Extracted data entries
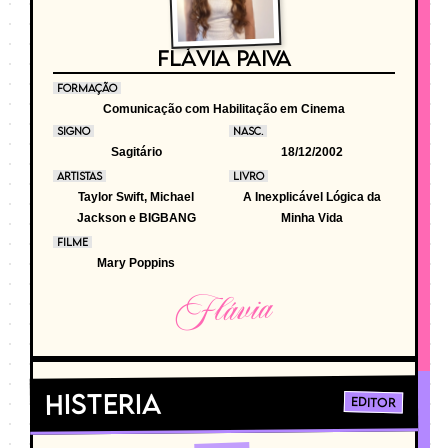
FLÁVIA PAIVA
FORMAÇÃO
Comunicação com Habilitação em Cinema
SIGNO
NASC.
Sagitário
18/12/2002
ARTISTAS
LIVRO
Taylor Swift, Michael
A Inexplicável Lógica da
Jackson e BIGBANG
Minha Vida
FILME
Mary Poppins
Flávia
Histeria
Editor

# [Task to complete]
Repeat every record above exactly. The pictures do not belong in the copy.

# [Response to this task]
FLÁVIA PAIVA
FORMAÇÃO
Comunicação com Habilitação em Cinema
SIGNO
NASC.
Sagitário
18/12/2002
ARTISTAS
LIVRO
Taylor Swift, Michael
A Inexplicável Lógica da
Jackson e BIGBANG
Minha Vida
FILME
Mary Poppins
Flávia
Histeria
Editor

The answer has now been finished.